Hardware design source data:
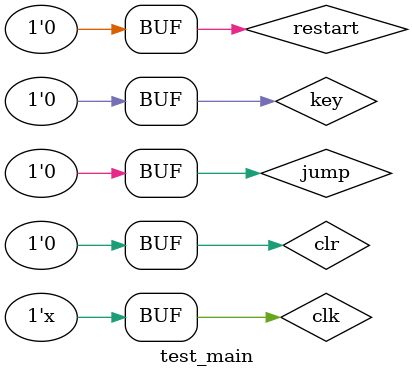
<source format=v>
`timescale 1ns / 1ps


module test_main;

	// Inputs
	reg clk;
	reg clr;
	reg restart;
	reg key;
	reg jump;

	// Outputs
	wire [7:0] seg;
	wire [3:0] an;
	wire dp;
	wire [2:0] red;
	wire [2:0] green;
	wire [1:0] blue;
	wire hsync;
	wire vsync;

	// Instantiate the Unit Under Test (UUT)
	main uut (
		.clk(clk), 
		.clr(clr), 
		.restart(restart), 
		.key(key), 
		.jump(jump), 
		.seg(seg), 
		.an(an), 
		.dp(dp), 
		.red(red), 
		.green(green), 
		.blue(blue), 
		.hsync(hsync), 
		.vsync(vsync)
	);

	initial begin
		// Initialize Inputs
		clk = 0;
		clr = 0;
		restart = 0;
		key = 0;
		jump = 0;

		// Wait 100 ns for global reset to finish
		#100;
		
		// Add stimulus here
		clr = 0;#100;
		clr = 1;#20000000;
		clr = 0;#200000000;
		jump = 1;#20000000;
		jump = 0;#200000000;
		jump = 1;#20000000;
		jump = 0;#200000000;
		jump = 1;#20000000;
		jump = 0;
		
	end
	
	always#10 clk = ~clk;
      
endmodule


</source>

==

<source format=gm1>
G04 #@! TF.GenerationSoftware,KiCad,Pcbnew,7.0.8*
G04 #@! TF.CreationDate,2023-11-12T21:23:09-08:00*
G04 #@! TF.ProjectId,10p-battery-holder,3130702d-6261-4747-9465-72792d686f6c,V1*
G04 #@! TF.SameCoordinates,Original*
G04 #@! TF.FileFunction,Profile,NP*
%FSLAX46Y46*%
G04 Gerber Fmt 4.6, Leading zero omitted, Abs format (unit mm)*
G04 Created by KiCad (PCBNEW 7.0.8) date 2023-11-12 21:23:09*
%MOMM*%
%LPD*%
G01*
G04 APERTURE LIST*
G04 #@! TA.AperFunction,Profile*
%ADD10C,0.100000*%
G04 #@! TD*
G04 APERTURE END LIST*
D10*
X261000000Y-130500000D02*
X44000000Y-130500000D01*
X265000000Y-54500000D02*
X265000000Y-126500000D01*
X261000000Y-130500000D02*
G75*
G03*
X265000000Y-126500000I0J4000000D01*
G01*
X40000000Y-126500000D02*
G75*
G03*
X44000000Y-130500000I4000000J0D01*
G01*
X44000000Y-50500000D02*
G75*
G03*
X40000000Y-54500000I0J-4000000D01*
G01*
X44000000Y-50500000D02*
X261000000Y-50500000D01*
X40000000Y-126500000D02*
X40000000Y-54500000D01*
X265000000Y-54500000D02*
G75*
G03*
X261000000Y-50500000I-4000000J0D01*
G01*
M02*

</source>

### What you have to do
Check each line of the entries for the string "KiCad". Copy the lines that have it.

### Reply to the task
G04 #@! TF.GenerationSoftware,KiCad,Pcbnew,7.0.8*
G04 Created by KiCad (PCBNEW 7.0.8) date 2023-11-12 21:23:09*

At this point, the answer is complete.